When frogs suddenly vanish from a lake behind a village on the Northwest Coast, a nearby volcano awakens and an Indian girl is called to a dangerous adventure. Summoned to a spectacular world beneath the lake, the girl is questioned by "Grandmother" about the disapperance of her "children". Just who is this mysterious old woman? And what will happen if her children are not returned? What follows both answers-and deepens the mystery.
Careful attention is paid to historical detail both in the story and the vibrant illustrations. Frog Girl follows the rich mythic traditions of the Haida, Tlingit, and other Native peoples of the Pacific Northwest Coast, whose stories often tell of individuals cast mysteriously into parallel worlds inhabited by animals in human form.

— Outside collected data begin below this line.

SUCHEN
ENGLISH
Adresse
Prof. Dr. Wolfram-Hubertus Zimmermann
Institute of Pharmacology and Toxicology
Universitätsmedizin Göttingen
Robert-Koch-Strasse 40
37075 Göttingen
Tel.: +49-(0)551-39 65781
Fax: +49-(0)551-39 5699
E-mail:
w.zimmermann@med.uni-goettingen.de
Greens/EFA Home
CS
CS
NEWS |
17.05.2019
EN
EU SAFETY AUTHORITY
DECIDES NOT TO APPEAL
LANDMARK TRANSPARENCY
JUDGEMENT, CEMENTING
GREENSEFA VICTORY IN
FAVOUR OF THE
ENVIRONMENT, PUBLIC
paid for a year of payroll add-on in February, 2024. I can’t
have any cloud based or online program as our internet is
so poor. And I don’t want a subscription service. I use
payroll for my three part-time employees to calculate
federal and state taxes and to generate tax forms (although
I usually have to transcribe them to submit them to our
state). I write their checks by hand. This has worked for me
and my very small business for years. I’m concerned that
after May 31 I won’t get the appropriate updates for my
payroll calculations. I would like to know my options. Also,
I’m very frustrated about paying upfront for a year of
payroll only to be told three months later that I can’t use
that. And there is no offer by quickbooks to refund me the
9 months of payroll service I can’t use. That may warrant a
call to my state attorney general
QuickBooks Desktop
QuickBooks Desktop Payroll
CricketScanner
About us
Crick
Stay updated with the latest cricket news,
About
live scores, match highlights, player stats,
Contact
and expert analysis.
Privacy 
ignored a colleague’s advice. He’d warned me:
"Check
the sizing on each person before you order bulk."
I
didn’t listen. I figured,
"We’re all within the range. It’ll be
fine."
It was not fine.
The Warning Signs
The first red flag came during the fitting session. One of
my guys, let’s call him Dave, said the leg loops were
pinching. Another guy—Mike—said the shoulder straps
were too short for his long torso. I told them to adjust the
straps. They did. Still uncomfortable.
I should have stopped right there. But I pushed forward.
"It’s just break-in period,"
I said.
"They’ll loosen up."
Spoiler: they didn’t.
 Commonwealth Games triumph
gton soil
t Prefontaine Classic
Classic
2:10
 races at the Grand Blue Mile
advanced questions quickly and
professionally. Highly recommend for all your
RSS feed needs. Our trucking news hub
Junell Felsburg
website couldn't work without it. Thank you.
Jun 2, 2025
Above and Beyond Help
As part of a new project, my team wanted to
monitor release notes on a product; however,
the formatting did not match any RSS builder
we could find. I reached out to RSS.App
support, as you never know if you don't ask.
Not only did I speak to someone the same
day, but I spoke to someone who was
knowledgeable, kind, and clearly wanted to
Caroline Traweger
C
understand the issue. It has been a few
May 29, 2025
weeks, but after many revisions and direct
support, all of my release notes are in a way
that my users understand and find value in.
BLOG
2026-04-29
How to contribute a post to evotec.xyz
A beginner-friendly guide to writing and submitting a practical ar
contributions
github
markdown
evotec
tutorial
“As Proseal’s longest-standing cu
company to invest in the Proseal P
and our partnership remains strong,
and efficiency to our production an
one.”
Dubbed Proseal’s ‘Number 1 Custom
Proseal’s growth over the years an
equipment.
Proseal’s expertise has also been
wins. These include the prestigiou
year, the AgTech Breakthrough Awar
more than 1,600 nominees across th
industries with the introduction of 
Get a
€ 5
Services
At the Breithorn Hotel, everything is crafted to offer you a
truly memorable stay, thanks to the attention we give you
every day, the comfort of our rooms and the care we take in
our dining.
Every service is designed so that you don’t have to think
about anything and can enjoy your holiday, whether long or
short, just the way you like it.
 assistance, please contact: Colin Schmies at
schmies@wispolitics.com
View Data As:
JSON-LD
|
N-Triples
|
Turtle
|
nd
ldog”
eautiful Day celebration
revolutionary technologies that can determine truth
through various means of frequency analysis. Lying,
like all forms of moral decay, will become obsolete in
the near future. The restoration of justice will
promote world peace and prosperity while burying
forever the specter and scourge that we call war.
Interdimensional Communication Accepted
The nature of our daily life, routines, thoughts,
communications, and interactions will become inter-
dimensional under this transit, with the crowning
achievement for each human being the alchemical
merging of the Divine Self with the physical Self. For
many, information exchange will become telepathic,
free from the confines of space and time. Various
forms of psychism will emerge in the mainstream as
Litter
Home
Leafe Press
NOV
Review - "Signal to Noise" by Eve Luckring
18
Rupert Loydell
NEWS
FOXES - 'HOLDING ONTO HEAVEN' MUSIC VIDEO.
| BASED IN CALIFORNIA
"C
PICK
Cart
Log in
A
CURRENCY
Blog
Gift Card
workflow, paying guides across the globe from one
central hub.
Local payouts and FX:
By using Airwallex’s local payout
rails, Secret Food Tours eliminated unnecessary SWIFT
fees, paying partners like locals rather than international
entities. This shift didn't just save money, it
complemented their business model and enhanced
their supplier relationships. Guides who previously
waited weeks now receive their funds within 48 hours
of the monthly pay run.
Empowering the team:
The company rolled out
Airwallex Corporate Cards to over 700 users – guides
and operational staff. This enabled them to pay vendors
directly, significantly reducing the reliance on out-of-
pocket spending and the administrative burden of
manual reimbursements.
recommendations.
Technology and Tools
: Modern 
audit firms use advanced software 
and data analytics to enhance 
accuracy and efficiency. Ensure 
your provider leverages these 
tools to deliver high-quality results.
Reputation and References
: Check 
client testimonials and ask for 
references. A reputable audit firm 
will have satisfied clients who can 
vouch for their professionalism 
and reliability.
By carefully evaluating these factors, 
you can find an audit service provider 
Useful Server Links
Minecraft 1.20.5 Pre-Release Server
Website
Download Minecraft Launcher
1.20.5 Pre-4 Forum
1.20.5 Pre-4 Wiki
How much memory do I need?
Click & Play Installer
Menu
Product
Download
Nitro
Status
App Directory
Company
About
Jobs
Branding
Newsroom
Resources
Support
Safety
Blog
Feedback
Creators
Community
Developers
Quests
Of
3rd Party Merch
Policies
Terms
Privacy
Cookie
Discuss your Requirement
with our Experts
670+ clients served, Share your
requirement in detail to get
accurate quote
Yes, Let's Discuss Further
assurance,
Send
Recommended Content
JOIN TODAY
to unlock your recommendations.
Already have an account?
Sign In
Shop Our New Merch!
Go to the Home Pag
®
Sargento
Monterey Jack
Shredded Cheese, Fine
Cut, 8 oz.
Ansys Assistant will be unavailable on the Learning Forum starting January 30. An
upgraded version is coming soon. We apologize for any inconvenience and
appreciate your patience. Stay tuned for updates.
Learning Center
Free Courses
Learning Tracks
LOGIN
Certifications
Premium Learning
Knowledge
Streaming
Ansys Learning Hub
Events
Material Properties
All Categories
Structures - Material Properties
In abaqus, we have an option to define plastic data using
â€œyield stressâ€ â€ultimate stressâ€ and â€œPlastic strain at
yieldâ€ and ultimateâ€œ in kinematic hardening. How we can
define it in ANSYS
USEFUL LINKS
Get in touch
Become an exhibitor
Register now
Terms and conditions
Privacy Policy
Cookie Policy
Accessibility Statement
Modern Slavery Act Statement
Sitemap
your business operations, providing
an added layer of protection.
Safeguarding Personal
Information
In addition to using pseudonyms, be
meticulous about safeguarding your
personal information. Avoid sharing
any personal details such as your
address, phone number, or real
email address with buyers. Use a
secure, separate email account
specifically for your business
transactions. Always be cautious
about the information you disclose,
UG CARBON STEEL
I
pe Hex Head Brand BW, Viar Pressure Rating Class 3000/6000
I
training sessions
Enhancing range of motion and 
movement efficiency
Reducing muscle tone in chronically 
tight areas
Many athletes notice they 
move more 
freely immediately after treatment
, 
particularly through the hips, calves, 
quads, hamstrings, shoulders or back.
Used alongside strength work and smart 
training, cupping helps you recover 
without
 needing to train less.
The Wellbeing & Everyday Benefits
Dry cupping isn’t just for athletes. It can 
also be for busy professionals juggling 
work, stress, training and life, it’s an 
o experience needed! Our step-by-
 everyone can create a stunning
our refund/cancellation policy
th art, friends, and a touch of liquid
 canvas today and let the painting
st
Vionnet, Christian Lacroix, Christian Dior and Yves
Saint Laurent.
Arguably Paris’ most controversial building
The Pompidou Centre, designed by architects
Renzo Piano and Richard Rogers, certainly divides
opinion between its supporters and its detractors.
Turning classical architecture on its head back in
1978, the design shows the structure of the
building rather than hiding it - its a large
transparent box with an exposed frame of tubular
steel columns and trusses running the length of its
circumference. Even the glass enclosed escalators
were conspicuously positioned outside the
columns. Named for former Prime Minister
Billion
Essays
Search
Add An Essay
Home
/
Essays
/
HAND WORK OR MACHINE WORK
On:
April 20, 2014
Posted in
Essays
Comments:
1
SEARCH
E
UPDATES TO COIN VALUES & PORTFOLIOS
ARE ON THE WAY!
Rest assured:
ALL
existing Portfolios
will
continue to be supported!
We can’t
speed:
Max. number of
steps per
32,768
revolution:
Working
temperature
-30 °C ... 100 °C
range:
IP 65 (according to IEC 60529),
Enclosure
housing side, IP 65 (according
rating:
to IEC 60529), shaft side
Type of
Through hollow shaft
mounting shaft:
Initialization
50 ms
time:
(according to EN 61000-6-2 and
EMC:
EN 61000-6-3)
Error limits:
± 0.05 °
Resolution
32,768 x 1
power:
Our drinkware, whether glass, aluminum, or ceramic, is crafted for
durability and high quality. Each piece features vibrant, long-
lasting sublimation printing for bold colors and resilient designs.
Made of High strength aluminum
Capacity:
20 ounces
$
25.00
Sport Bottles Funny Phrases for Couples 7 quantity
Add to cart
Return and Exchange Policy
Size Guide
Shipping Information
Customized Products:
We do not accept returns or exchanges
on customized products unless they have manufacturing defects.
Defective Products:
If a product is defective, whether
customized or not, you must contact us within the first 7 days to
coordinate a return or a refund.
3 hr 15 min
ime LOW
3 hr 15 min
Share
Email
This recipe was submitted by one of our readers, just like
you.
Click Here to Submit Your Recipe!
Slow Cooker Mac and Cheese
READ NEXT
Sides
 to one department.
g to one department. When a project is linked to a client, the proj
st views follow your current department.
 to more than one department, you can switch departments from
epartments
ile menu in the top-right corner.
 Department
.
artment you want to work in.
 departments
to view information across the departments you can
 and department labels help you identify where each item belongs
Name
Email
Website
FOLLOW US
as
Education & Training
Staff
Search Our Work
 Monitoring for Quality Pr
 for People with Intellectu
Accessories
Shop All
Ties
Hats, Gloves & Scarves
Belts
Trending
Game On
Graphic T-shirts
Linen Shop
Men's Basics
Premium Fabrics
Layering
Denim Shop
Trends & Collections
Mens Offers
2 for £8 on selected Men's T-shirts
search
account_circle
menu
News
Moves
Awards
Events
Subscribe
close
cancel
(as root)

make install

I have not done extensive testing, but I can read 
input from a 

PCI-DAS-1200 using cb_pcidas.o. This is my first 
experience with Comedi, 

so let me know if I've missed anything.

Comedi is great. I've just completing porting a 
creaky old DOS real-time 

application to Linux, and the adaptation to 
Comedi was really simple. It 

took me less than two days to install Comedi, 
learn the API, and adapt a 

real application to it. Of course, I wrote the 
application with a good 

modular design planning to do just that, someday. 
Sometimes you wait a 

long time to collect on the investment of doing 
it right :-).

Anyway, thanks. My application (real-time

The story is easy to read aloud and the illustrations are riveting. I bought this for my three-year-old son, but find myself using it as a teaching tool in my second grade classroom, as well. It is very similar to a story my grandparents (Quinault-Cowlitz/Coast Salish) used to tell me when I was growing up. The message about taking care of all our relations is an important one. The story ignited a new interest in volcanoes and pond-life in my son's imagination. His interest in volcanoes and caves became so keen because of this book that we spent hours in the volcano exhibits at the Natural History Museum and made a special trip to Carlsbad Caverns! Bravo Paul Owen Lewis. ~Annie Nash
As in Storm Boy, Lewis tells an original tale based on elements of the mythology of Native peoples of the Pacific Northwest. A chief's daughter spots two boys trapping frogs near a lake. One frog, who is overlooked, takes her to a deserted village beneath the lake. There, the frog (now a girl) introduces her to Grandmother, who mourns the disappearance of her children and whose sadness causes a volcano to erupt. The girl returns to her home, frees the captives, and saves her village. Extensive background notes explain how authentic folklore motifs are woven into the story and artwork. For the most part, the story can stand alone, with the illustrations playing a large part in the narrative. Without the notes, though, readers may not know that the grandmother is not only Frog Woman, but also Volcano Woman. Still, the molten lava that flows in her great house and the way her grief somehow sets off the eruption convey the sense of the connection, if not the details. The matriarch's face is never shown, adding to the mysterious atmosphere. The artwork is splendid. Vivid green frog images adorn totem poles in the underwater world, injecting a sense of wonder into the magical journey beneath the lake. The bold, well-designed pages will carry well in a group setting, and the language is simple and spare, well suited for reading aloud.